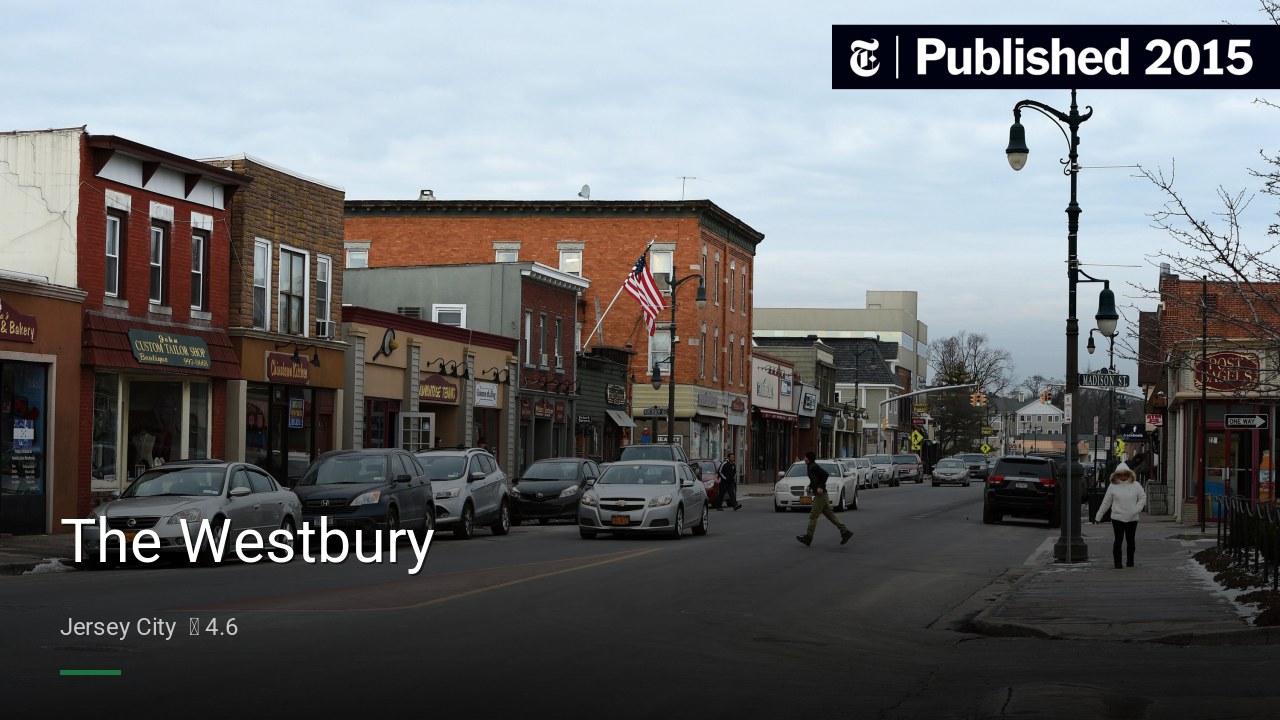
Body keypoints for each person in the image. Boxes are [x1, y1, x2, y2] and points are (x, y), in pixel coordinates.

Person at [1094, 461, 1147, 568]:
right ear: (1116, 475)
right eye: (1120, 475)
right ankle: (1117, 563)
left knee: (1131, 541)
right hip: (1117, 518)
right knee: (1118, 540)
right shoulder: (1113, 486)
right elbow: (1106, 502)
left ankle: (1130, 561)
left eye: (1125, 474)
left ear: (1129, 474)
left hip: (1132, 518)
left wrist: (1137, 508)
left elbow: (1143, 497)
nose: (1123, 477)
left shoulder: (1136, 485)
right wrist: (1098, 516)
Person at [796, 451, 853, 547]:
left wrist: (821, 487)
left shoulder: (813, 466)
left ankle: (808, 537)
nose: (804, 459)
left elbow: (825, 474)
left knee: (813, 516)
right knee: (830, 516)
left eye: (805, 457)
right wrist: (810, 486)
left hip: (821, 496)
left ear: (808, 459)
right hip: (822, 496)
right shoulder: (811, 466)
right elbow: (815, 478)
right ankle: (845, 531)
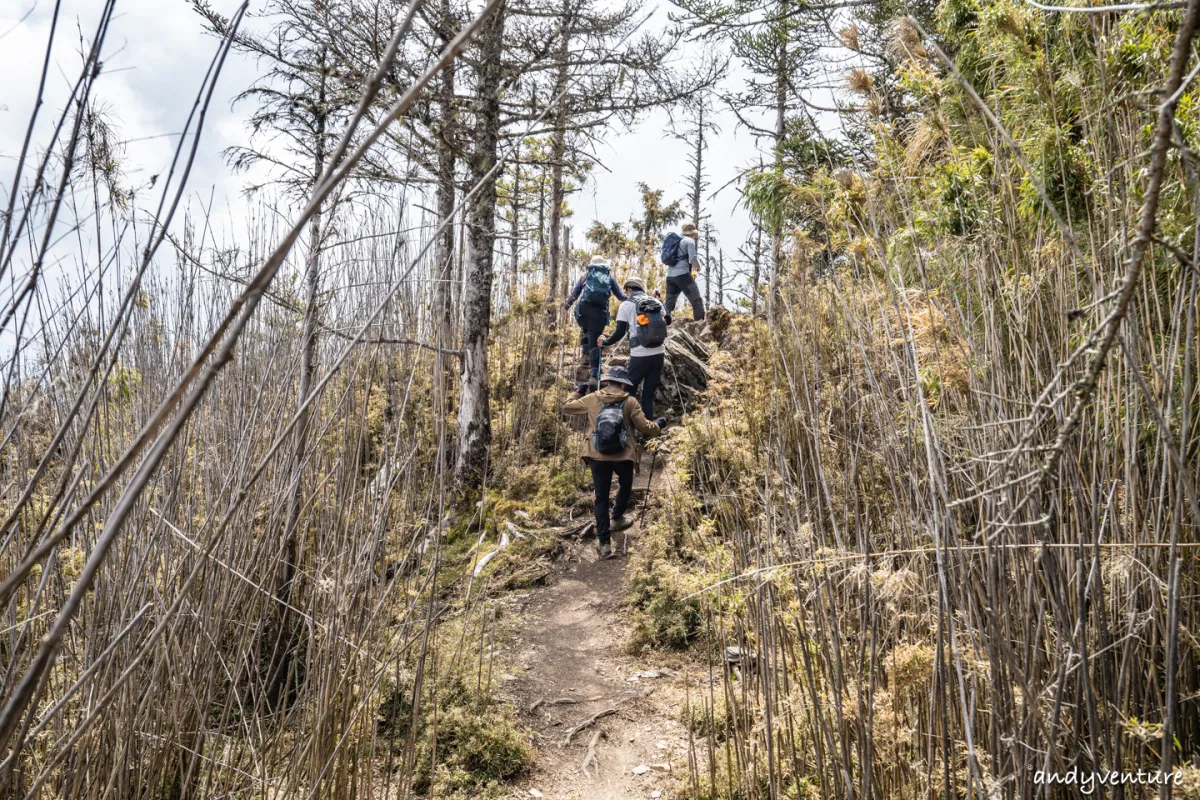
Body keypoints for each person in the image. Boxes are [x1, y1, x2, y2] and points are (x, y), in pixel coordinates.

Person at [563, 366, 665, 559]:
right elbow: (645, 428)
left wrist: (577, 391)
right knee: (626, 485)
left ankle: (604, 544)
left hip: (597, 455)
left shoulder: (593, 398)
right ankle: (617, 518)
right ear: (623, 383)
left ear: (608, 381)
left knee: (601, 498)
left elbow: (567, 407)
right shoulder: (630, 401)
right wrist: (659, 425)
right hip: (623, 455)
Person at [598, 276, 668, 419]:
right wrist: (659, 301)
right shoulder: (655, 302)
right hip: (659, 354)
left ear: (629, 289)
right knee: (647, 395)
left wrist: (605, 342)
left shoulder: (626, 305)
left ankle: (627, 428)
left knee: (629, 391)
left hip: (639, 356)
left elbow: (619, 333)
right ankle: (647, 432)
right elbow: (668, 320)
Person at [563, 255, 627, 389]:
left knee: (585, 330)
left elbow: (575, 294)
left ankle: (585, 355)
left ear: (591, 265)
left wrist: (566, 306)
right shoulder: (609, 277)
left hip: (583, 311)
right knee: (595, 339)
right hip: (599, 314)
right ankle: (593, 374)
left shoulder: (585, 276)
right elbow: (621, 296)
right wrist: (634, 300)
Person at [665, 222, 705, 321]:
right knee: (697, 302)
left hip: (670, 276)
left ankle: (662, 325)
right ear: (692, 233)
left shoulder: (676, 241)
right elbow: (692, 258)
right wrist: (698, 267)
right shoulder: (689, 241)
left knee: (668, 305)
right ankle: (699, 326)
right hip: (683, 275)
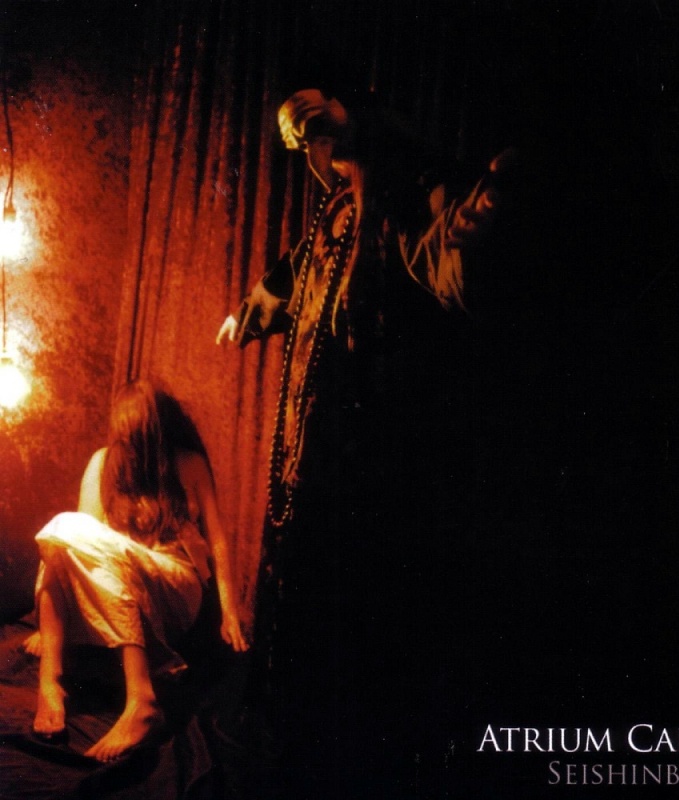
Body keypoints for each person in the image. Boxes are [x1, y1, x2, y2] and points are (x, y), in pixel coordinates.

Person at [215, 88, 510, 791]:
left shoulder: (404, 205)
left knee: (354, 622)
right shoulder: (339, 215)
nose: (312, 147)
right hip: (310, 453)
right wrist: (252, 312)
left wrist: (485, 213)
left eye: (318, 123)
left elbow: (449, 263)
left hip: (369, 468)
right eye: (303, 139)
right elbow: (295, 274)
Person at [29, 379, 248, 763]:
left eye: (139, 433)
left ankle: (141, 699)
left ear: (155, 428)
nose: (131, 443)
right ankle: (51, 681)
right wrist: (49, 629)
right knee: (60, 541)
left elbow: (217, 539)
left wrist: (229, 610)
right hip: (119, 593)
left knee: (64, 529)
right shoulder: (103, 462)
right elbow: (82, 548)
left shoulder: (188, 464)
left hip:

########################################

The pictures in the listing above are to be dropped, and everything else reproduced exactly.

RESPONSE TO THIS EXERCISE.
Body keypoints for each person in the image. Boxes are [x1, y1, x2, y2] and points are (x, y), in pixel coordinates.

Person at [1094, 461, 1147, 568]:
right ear: (1116, 475)
right eye: (1120, 475)
right ankle: (1117, 563)
left knee: (1131, 541)
right hip: (1117, 518)
right knee: (1118, 540)
right shoulder: (1113, 486)
right elbow: (1106, 502)
left ankle: (1130, 561)
left eye: (1125, 474)
left ear: (1129, 474)
left hip: (1132, 518)
left wrist: (1137, 508)
left elbow: (1143, 497)
nose: (1123, 477)
left shoulder: (1136, 485)
right wrist: (1098, 516)
Person at [796, 451, 853, 547]:
left wrist: (821, 487)
left shoulder: (813, 466)
left ankle: (808, 537)
nose: (804, 459)
left elbow: (825, 474)
left knee: (813, 516)
right knee: (830, 516)
left eye: (805, 457)
right wrist: (810, 486)
left hip: (821, 496)
left ear: (808, 459)
right hip: (822, 496)
right shoulder: (811, 466)
right elbow: (815, 478)
right ankle: (845, 531)
Body keypoints for each person in the image. Boxes are [x1, y1, x2, y2] and points are (x, y), in pixel coordinates.

Person at [563, 366, 665, 559]:
right elbow: (645, 428)
left wrist: (577, 391)
right knee: (626, 485)
left ankle: (604, 544)
left hip: (597, 455)
left shoulder: (593, 398)
right ankle: (617, 518)
right ear: (623, 383)
left ear: (608, 381)
left knee: (601, 498)
left elbow: (567, 407)
right shoulder: (630, 401)
right wrist: (659, 425)
right hip: (623, 455)
Person at [598, 276, 668, 419]:
right wrist: (659, 301)
right shoulder: (655, 302)
right hip: (659, 354)
left ear: (629, 289)
right knee: (647, 395)
left wrist: (605, 342)
left shoulder: (626, 305)
left ankle: (627, 428)
left knee: (629, 391)
left hip: (639, 356)
left elbow: (619, 333)
right ankle: (647, 432)
right elbow: (668, 320)
Person at [563, 255, 627, 389]:
left knee: (585, 330)
left elbow: (575, 294)
left ankle: (585, 355)
left ear: (591, 265)
left wrist: (566, 306)
right shoulder: (609, 277)
left hip: (583, 311)
right knee: (595, 339)
right hip: (599, 314)
right ankle: (593, 374)
left shoulder: (585, 276)
right elbow: (621, 296)
right wrist: (634, 300)
Person at [665, 222, 705, 321]:
right knee: (697, 302)
left hip: (670, 276)
left ankle: (662, 325)
right ear: (692, 233)
left shoulder: (676, 241)
right elbow: (692, 258)
right wrist: (698, 267)
right shoulder: (689, 241)
left knee: (668, 305)
right ankle: (699, 326)
right hip: (683, 275)
Body keypoints for each person in the image. Boxes are [x1, y1, x2, y2] and points are (x, y), in pixel coordinates.

Person at [215, 88, 510, 791]:
left shoulder: (404, 205)
left knee: (354, 622)
right shoulder: (339, 215)
nose: (312, 147)
right hip: (310, 453)
right wrist: (252, 312)
left wrist: (485, 213)
left eye: (318, 123)
left elbow: (449, 263)
left hip: (369, 468)
right eye: (303, 139)
right elbow: (295, 274)
Person at [29, 379, 248, 763]:
left eye: (139, 433)
left ankle: (141, 699)
left ear: (155, 428)
nose: (131, 443)
right ankle: (51, 681)
right wrist: (49, 629)
right knee: (60, 541)
left elbow: (217, 539)
left wrist: (229, 610)
right hip: (119, 593)
left knee: (64, 529)
right shoulder: (103, 462)
right elbow: (82, 548)
left shoulder: (188, 464)
left hip:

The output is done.